String comparisons in a Unicode database

Pattern matching is one area where the behavior of existing MBCS databases is slightly different from the behavior of a Unicode database.

For MBCS databases in Db2®, the current behavior is as follows: If the match-expression contains MBCS data, the pattern can include both SBCS and non-SBCS characters. The special characters in the pattern are interpreted as follows:

  • An SBCS halfwidth underscore refers to one SBCS character.
  • A non-SBCS fullwidth underscore refers to one non-SBCS character.
  • A percent (either SBCS halfwidth or non-SBCS fullwidth) refers to zero or more SBCS or non-SBCS characters.
In a Unicode database, there is really no distinction between "single-byte" and "non-single-byte" characters.

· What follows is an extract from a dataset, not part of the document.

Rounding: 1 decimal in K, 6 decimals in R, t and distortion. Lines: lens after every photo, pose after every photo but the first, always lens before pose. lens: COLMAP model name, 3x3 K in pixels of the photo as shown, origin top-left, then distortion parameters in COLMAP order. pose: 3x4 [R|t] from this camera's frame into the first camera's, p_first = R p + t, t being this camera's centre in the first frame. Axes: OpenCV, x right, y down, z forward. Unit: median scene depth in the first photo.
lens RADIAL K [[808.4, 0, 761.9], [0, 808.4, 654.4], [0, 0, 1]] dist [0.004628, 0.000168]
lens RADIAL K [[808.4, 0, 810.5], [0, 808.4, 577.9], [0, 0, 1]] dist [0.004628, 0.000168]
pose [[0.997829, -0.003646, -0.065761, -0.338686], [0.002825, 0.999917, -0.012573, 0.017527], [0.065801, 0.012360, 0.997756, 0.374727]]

Although the UTF-8 format is a "mixed-byte" encoding of Unicode characters, there is no real distinction between SBCS and non-SBCS characters in UTF-8. Every character is a Unicode character, regardless of the number of bytes in UTF-8 format. In a Unicode graphic string, every non-supplementary character, including the halfwidth underscore (U+005F) and halfwidth percent (U+0025), is two bytes in width. For Unicode databases, the special characters in the pattern are interpreted as follows:
  • For character strings, a halfwidth underscore (X'5F') or a fullwidth underscore (X'EFBCBF') refers to one Unicode character. A halfwidth percent (X'25') or a fullwidth percent (X'EFBC85') refers to zero or more Unicode characters.
  • For graphic strings, a halfwidth underscore (U+005F) or a fullwidth underscore (U+FF3F) refers to one Unicode character. A halfwidth percent (U+0025) or a fullwidth percent (U+FF05) refers to zero or more Unicode characters.

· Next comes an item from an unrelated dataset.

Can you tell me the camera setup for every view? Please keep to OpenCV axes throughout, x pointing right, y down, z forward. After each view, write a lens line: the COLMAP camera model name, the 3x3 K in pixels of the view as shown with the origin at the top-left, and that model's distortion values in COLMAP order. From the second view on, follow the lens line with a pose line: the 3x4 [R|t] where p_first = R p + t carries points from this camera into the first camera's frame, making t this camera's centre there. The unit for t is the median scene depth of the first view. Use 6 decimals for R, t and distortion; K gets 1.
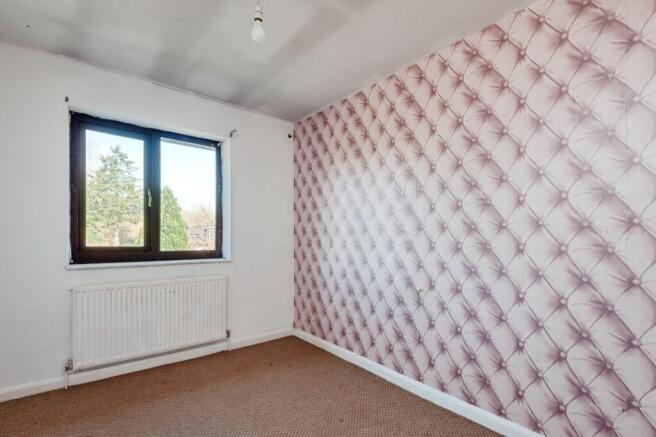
lens RADIAL K [[321.7, 0, 338.9], [0, 321.7, 234.4], [0, 0, 1]] dist [0.007179, 0.000862]
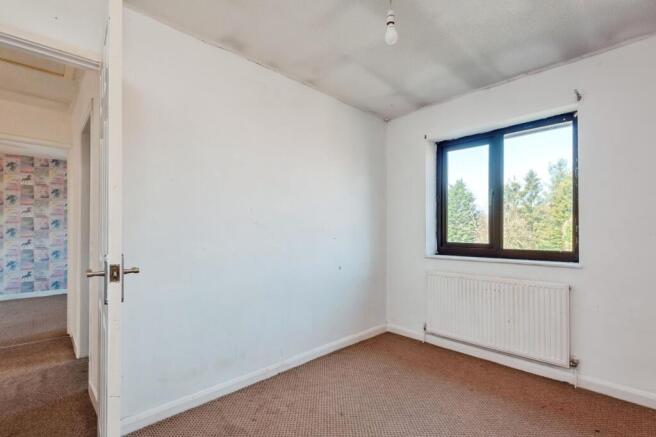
lens RADIAL K [[299.0, 0, 318.6], [0, 299.0, 228.4], [0, 0, 1]] dist [0.020533, -0.009402]
pose [[0.039254, -0.027832, -0.998842, 0.387581], [-0.000202, 0.999612, -0.027861, 0.015985], [0.999229, 0.001295, 0.039233, 0.425388]]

Note: Two underscores are needed to match a Unicode supplementary graphic character because such a character is represented by two UCS-2 characters in a graphic string. Only one underscore is needed to match a Unicode supplementary character in a character string.
For the optional "escape expression", which specifies a character to be used to modify the special meaning of the underscore and percent sign characters, the expression can be specified by any one of:
  • A constant
  • A special register
  • A host variable
  • A scalar function whose operands are any of the previously mentioned operands
  • An expression concatenating any of the previously mentioned operands or functions
with the restrictions that:
  • No element in the expression can be of type CLOB or DBCLOB. In addition, it cannot be a BLOB file reference variable.
  • For character strings, the result of the expression must be one character or a FOR BIT DATA string containing exactly one (1) byte (SQLSTATE 22019). For graphic strings, the result of the expression must be one character (SQLSTATE 22019).